» **原文**:
最近荷兰的租房市场太紧俏了,埃因霍温随随便便的一个房子都2k+欧元。朋友随口问了下能不能写一个爬虫监控下房源,并能及时通知他。就有了这个爬虫。
框架
基本框架:
1)爬虫抓取租房网站页面信息
2)处理获取到的页面信息
3)推送信息给到目标邮箱
实现
1)获取网页信息
response = requests.get(url)
通过requests
获取网页的html。
2)解析网页信息,获取需要的内容
使用BeautifulSoup处理返回的html生成包含网页内容的BeautifulSoup对象,通过BeautifulSoup对象选择指定class中的内容,处理内容。
soup = BeautifulSoup(response.text, 'html.parser')
residences = soup.select('.regi-list') # 住宅列表
if len(residences) == 0:
logging.info("geen huis beschikbaar")
for residence in residences:
title = residence.text
email_alert(title)
3)组装smtp请求并发送
生成smtp server对象,组装发送邮件信息,发送邮件,关闭server
def email_alert(message):
msg = MIMEMultipart()
msg['From'] = sender_email
msg['To'] = receiver_email
msg['Subject'] = "huis alert"
msg.attach(MIMEText(message, 'plain'))
server = smtplib.SMTP(smtp_server, port)
server.connect(smtp_server, port)
server.starttls()
server.login(sender_email, password)
server.sendmail(sender_email, receiver_email, msg.as_string())
server.quit()
logging.warn("Email body: %s", message)
4)创建计划任务,周期执行
schedule.every(60).seconds.do(main)
while True:
schedule.run_pending()
time.sleep(1)
上面的代码会用到的变量有:
url = "https://holland2stay.com/residences.html?_=1700477697025&available_to_book=179&city=29"
sender_email = "foo@hotmail.com"
receiver_email = "barr@gmail.com"
password = "password"
# 也可选用其他smtp服务器
smtp_server = "smtp.office365.com"
# smtp服务器不同,端口也会不同,详情可参考各邮件服务文档
port = 587
全部代码
import time
import requests
from bs4 import BeautifulSoup
import smtplib
import schedule
from email.mime.multipart import MIMEMultipart
from email.mime.text import MIMEText
import logging
url = "https://holland2stay.com/residences.html?_=1700477697025&available_to_book=179&city=29"
sender_email = "foo@hotmail.com"
receiver_email = "bar@gmail.com"
password = "password"

» **数据列表**:
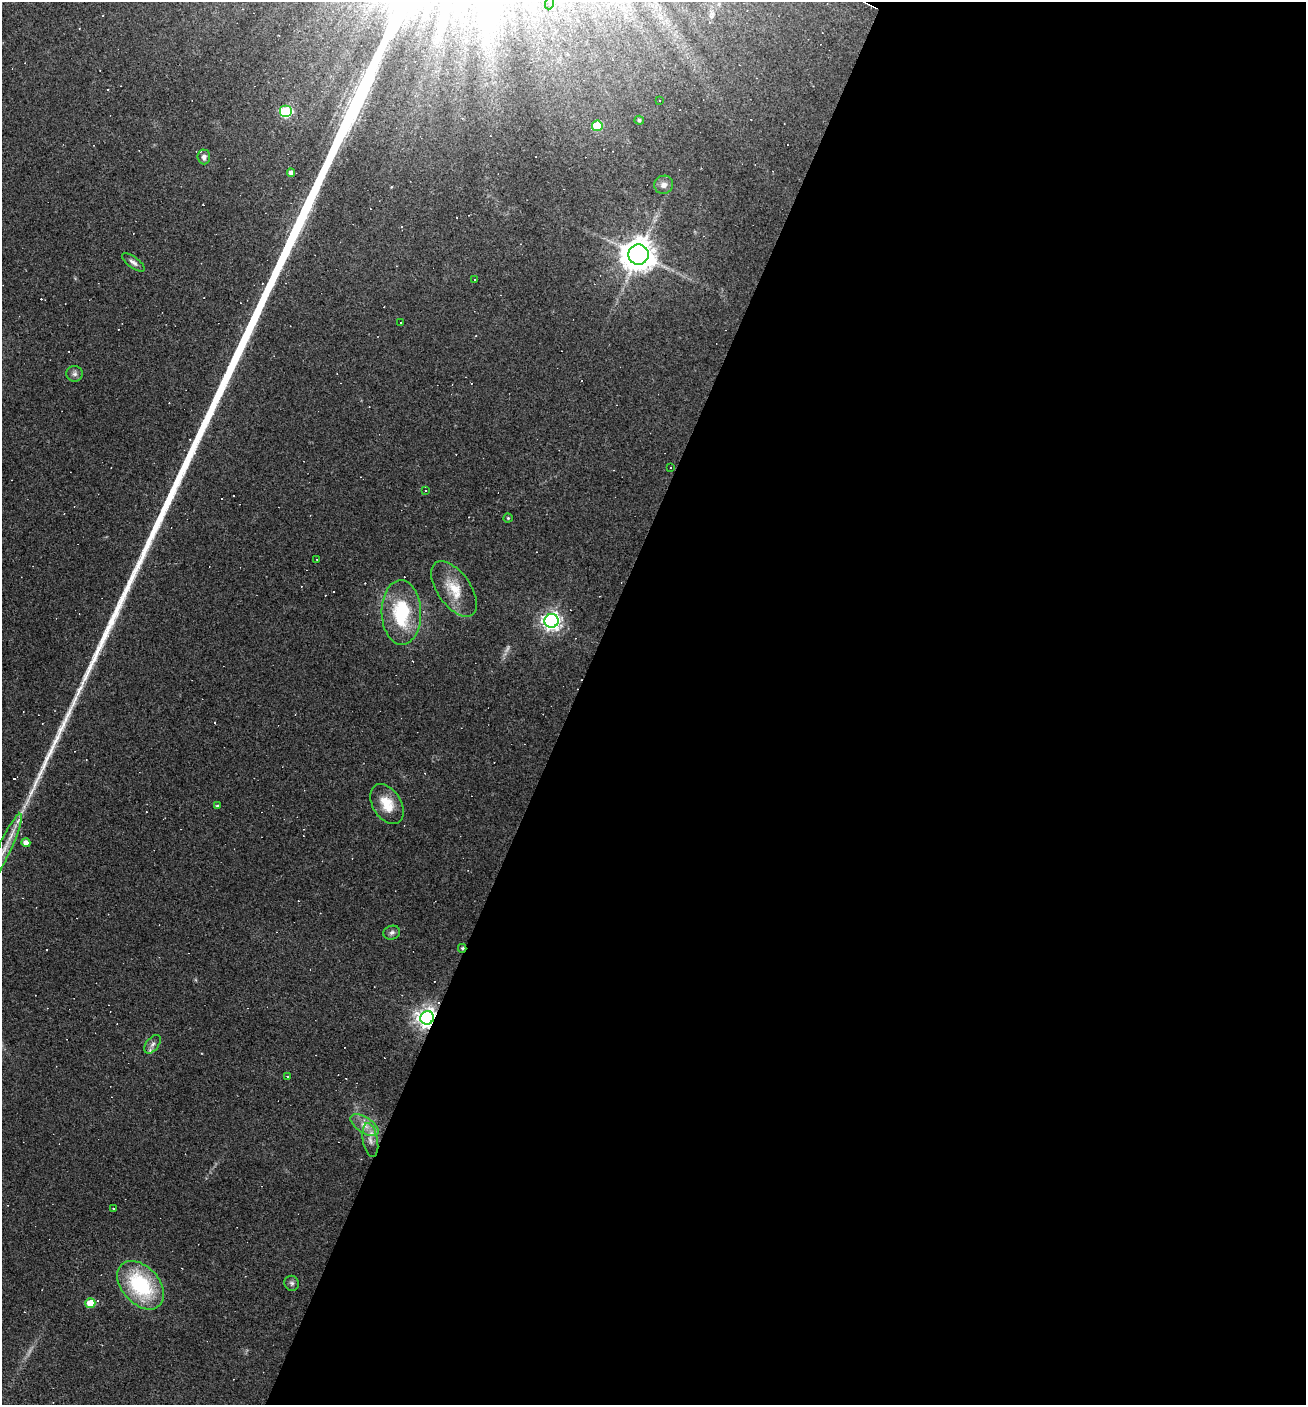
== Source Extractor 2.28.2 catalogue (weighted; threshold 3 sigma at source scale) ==
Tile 12 of 4 x 4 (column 4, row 3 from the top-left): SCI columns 4183-5486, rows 1404-2806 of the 5624 x 5611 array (HDU 1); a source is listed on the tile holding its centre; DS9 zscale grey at full resolution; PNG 1308 x 1407 px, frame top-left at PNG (2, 2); each listed source drawn as its Kron ellipse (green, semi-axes under 4 px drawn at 4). Shown black and unused: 56% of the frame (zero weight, under 3 of 4 exposures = <1% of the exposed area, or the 3 px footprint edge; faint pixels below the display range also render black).
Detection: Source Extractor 2.28.2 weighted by HDU 2 'WHT'; one run over the whole footprint, this tile lists its part. Background 0.0852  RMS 0.0057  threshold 0.0259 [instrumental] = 3 sigma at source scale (4.5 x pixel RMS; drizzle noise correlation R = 1.50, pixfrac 1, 0.05/0.05 arcsec/px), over >= 5 px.
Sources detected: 62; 1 too faint to see at this stretch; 26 cosmic-ray / hot-pixel residue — neither listed nor drawn; the other 35 listed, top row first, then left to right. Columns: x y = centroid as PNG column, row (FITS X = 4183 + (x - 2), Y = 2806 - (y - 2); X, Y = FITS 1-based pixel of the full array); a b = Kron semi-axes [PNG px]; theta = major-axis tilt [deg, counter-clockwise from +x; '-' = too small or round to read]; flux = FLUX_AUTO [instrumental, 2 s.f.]
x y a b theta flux
550 3 6 4 71 1.4
659 100 2 2 - 0.36
285 111 6 6 - 44
639 120 5 4 - 1.1
597 126 5 5 - 23
204 157 7 6 - 2.1
291 173 4 4 - 3.1
664 185 9 9 - 3.4
638 255 10 10 - 970
133 262 13 5 -37 2.2
475 280 2 2 - 0.39
400 322 3 3 - 1.7
75 374 8 8 - 1.9
671 467 2 2 - 0.57
425 491 3 3 - 0.59
508 518 4 4 - 0.73
316 559 3 2 - 0.38
454 589 32 16 -55 15
401 612 32 19 -88 39
552 621 7 7 - 270
387 804 22 14 -58 12
217 806 3 3 - 0.69
26 843 4 4 - 4.1
5 848 37 6 65 11
392 933 8 7 - 1.9
462 948 4 3 - 0.93
427 1018 7 6 - 410
152 1044 11 6 52 2.5
287 1076 3 2 - 0.75
364 1125 16 8 -33 5.8
370 1140 17 7 -79 4.6
114 1209 3 2 - 0.59
292 1283 7 7 - 1.5
141 1285 28 18 -47 49
90 1303 5 5 - 14
Overlapping masked pixels (flux is a lower limit): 2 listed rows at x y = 462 948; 427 1018
Isophote crosses this tile's border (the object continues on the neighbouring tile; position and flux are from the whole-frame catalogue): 1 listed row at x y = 5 848
Unlisted compact peaks at least as high as the median listed source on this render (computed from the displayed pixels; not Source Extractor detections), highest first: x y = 57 737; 31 792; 41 772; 36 781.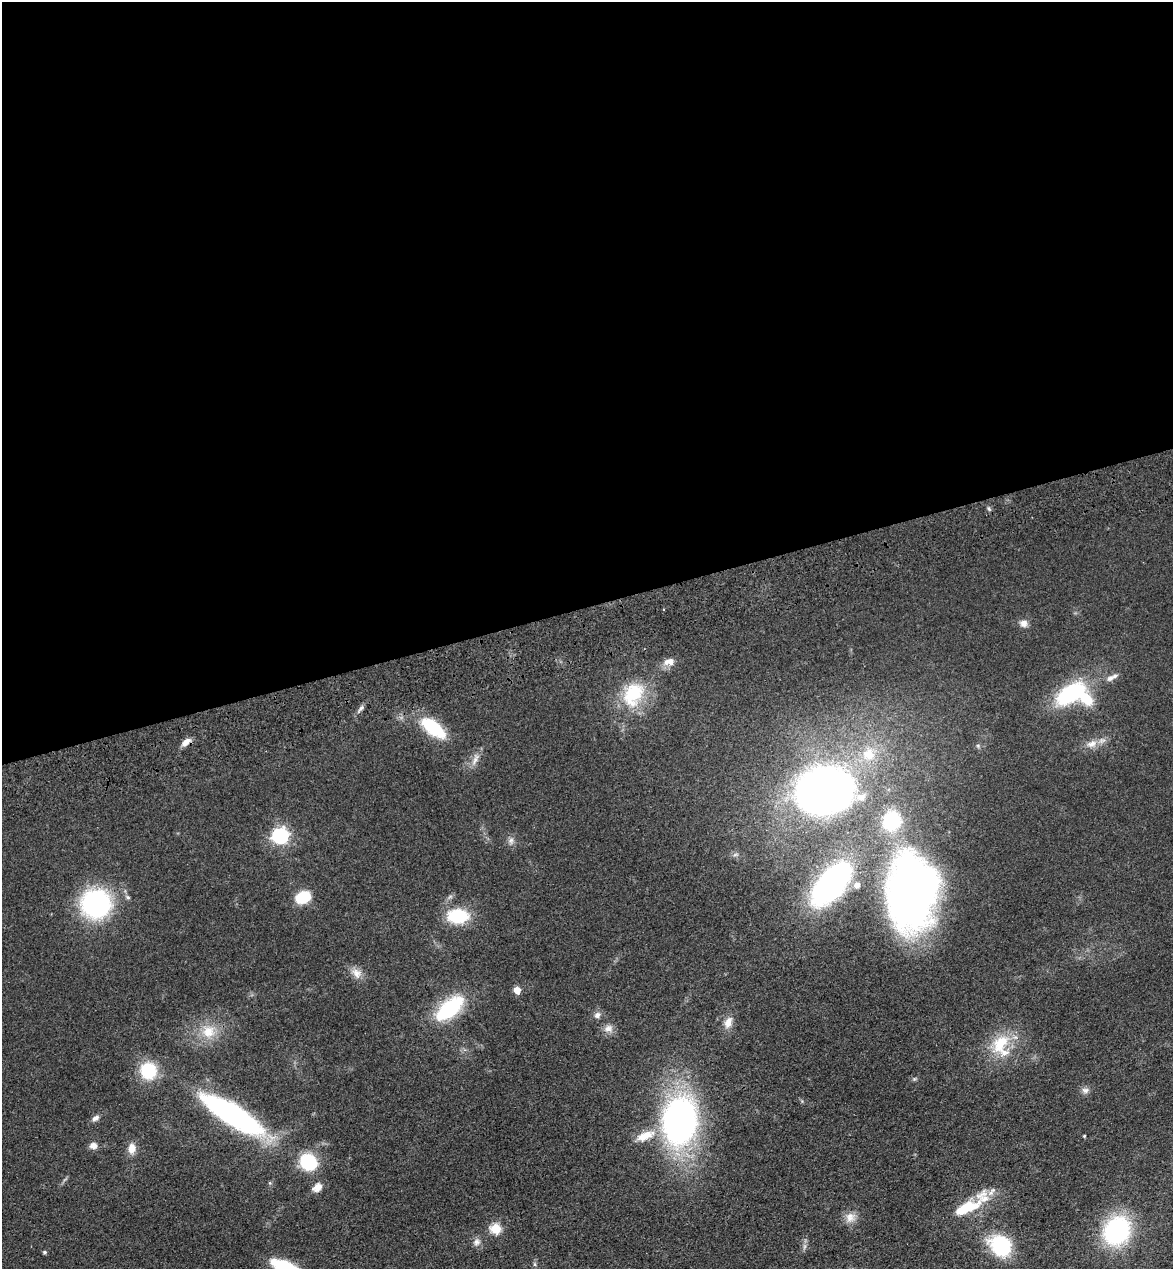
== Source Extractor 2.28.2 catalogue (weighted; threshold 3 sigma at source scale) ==
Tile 2 of 4 x 4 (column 2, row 1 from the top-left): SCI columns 1355-2525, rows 3919-5185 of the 5166 x 5303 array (HDU 1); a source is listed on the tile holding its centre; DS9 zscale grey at full resolution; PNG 1175 x 1271 px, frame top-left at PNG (2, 2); no overlay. Shown black and unused: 48% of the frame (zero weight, under 3 of 4 exposures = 6% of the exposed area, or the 3 px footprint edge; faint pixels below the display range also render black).
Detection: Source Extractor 2.28.2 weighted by HDU 2 'WHT'; one run over the whole footprint, this tile lists its part. Background 0.0693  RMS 0.0071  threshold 0.0318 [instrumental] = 3 sigma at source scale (4.5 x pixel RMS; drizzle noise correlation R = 1.50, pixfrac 1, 0.05/0.05 arcsec/px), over >= 5 px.
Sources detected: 56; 1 too faint to see at this stretch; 1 inside a brighter object's white glare — not listed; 5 inside a brighter listed object's ellipse — not listed separately; the other 49 listed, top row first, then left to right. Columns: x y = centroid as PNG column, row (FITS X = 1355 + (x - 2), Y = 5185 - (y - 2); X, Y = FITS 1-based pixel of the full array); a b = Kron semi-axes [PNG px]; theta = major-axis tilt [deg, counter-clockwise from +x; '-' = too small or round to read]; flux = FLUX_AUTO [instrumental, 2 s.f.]
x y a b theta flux
1024 623 9 9 - 3.9
669 662 13 8 7 6.3
1110 678 10 8 40 3.3
1071 693 33 17 31 67
633 694 35 24 60 39
361 708 10 5 50 2.2
433 728 33 15 -38 34
186 742 13 7 42 4.5
1092 744 13 9 28 6
869 754 19 18 - 18
475 759 19 6 67 4.8
825 790 40 31 3 580
892 821 23 20 77 34
280 836 7 6 - 210
511 841 10 7 76 2.9
832 883 32 16 50 250
857 885 9 9 - 3.9
911 895 74 45 -86 390
303 897 14 10 27 25
96 904 25 24 - 110
458 916 17 11 -1 44
356 973 15 11 -43 6.3
517 990 5 5 - 12
450 1008 37 17 40 51
597 1015 9 8 - 3.1
728 1022 16 9 69 6.4
608 1028 12 10 5 4.8
208 1032 19 19 - 17
1000 1044 34 19 53 26
148 1071 17 16 - 30
1085 1090 10 8 -10 2.9
232 1115 65 18 -33 180
95 1118 9 6 34 3
680 1121 38 27 81 280
645 1136 28 11 22 13
1084 1136 3 3 - 0.65
93 1146 9 8 - 4.2
132 1148 13 9 84 6.4
308 1162 12 11 - 50
317 1187 13 10 45 5.5
992 1192 17 6 50 3.8
965 1208 24 9 29 35
850 1217 15 13 64 7
496 1229 5 5 - 43
1117 1231 23 20 59 110
477 1242 11 8 31 3.3
1001 1246 18 14 -44 64
45 1252 4 4 - 1.2
285 1267 24 9 -21 46
Overlapping masked pixels (flux is a lower limit): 2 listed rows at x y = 186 742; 911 895
Isophote crosses this tile's border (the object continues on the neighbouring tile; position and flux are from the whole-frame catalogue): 1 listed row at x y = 285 1267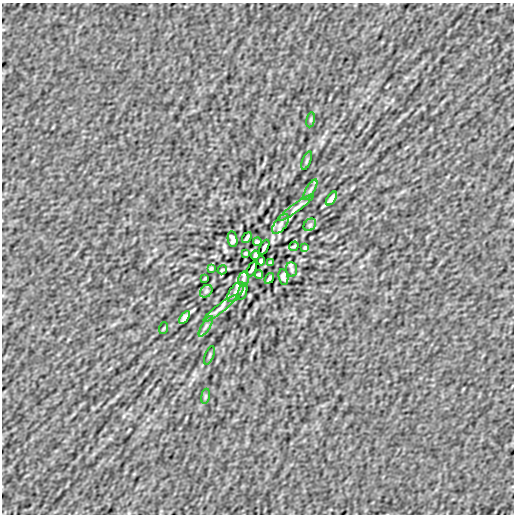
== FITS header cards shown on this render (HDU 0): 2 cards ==
NAXIS1  =                  512
NAXIS2  =                  512

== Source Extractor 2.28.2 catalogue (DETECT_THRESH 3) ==
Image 512 x 512 px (HDU 0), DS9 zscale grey, 1 PNG px = 1 image px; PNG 516 x 516 px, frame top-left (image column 1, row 512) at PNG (2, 3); each listed source drawn as its Kron ellipse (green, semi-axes under 4 px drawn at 4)
Background 6.37e-08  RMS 3.4e-06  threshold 1.03e-05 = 3 sigma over >= 5 px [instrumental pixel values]
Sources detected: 35; all 35 listed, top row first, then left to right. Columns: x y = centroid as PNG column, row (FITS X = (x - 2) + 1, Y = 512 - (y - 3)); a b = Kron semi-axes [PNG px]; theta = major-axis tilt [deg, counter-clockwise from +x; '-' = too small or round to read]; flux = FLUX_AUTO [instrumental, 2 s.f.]
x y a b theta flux
311 120 8 4 81 2.8e-04
307 161 9 3 69 3.0e-04
310 190 12 3 59 4.8e-04
331 199 8 3 55 7.2e-04
296 208 21 4 37 1.0e-03
281 224 11 6 53 9.5e-04
310 225 7 5 46 4.5e-04
247 238 6 2 54 4.4e-04
233 239 8 5 -80 6.9e-04
257 242 4 3 - 3.3e-04
294 246 5 2 - 2.6e-04
264 247 8 3 65 5.0e-04
305 248 4 3 - 2.6e-04
245 253 3 2 - 2.3e-04
255 255 4 3 - 3.6e-04
261 261 4 3 - 3.6e-04
271 263 3 2 - 2.3e-04
211 268 4 3 - 2.6e-04
252 269 8 3 65 5.0e-04
292 269 7 5 -85 4.4e-04
222 270 5 2 - 2.6e-04
259 274 4 3 - 3.3e-04
283 277 8 5 -80 6.9e-04
205 278 3 2 - 1.8e-04
269 278 6 2 54 4.4e-04
243 279 7 5 76 4.9e-04
206 291 7 5 46 4.5e-04
235 292 11 6 53 9.3e-04
242 292 8 3 71 2.8e-04
220 308 21 4 37 1.0e-03
185 317 7 3 58 6.8e-04
206 326 12 3 59 4.8e-04
164 328 6 4 70 2.1e-04
209 355 9 3 69 3.0e-04
205 396 8 4 81 2.8e-04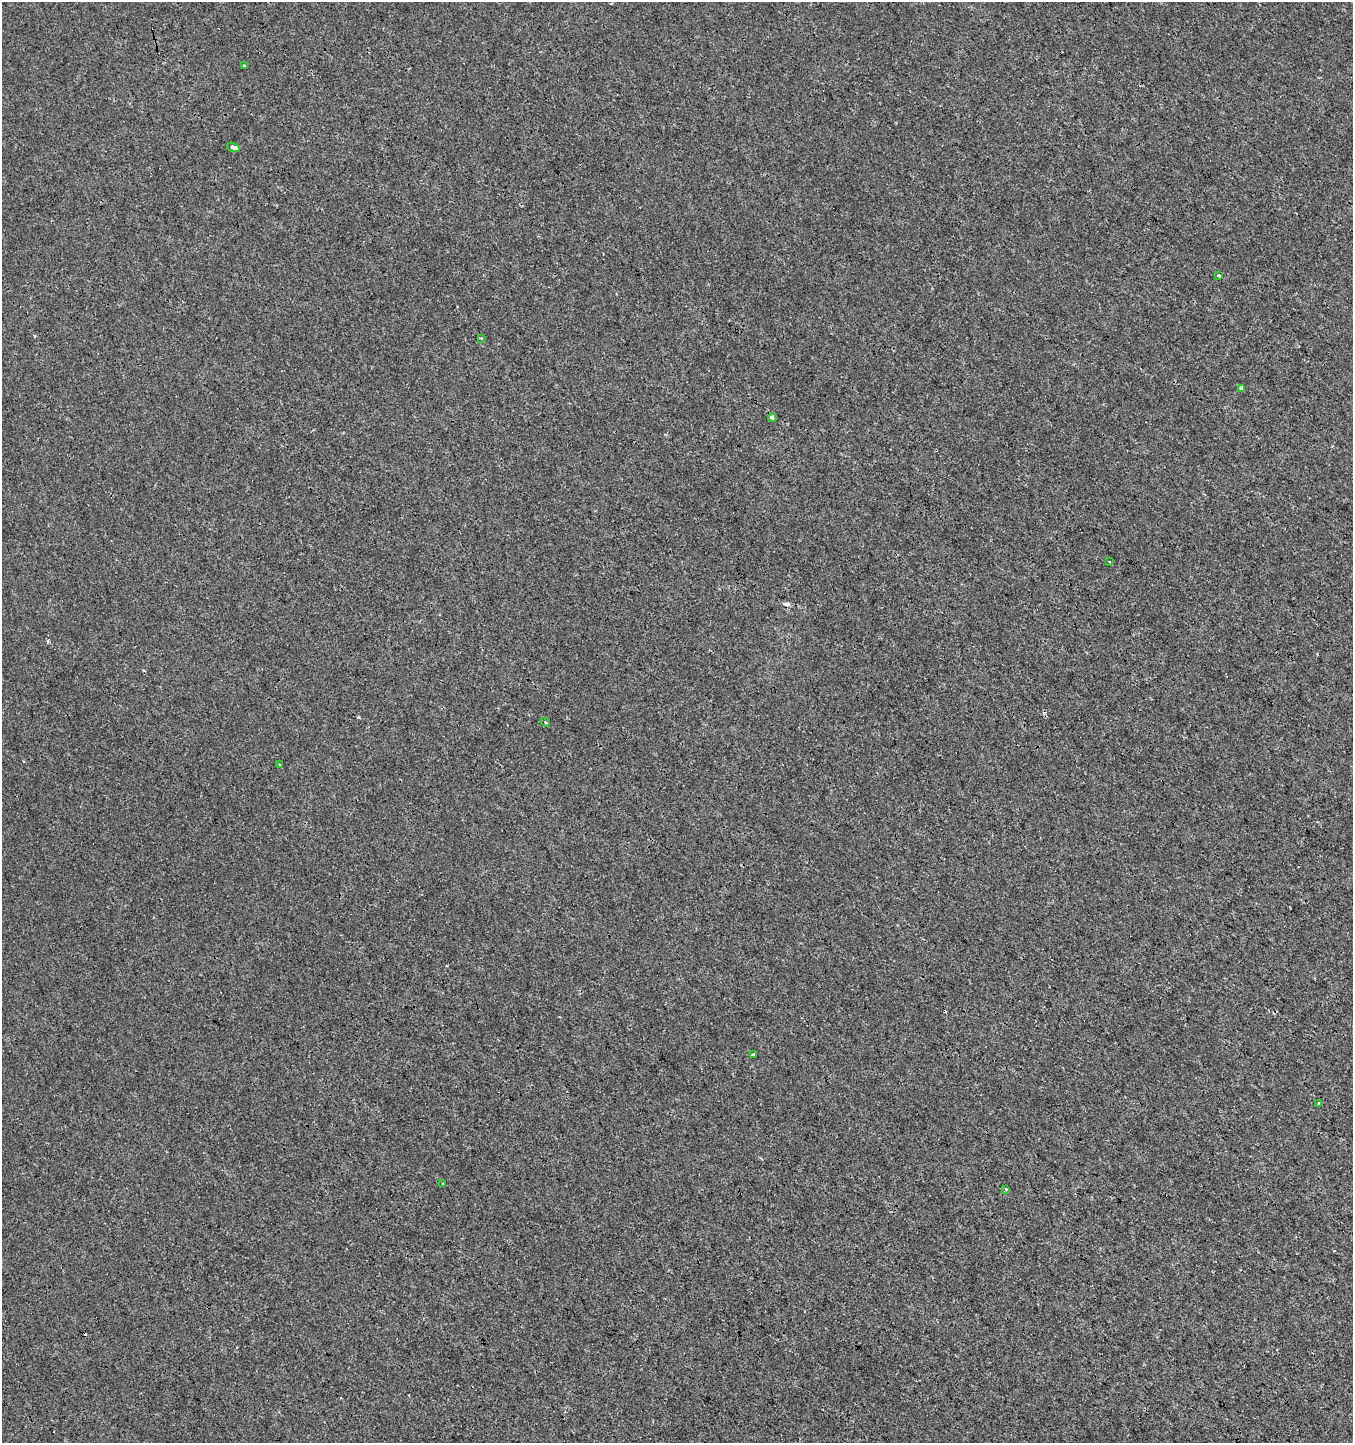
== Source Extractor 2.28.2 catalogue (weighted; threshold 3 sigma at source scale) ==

» **任务要求**:
a: 请照录原文中从"server.login(sender_email, password)"开始、一直到"time.sleep(1)"为止的文字。
b: 用两句话概括原文的内容。
c: 按照原文的代码，计划任务每隔多少秒执行一次？

» **参考答案**:
a:
server.login(sender_email, password)
server.sendmail(sender_email, receiver_email, msg.as_string())
server.quit()
logging.warn("Email body: %s", message)
4)创建计划任务,周期执行
schedule.every(60).seconds.do(main)
while True:
schedule.run_pending()
time.sleep(1)

b: 原文介绍了作者因朋友询问而写的一个爬虫，用来监控租房网站的房源并及时通知他。实现步骤包括用requests获取网页html，用BeautifulSoup解析指定class中的内容，组装smtp请求发送邮件，并创建计划任务周期执行。

c: 每60秒执行一次。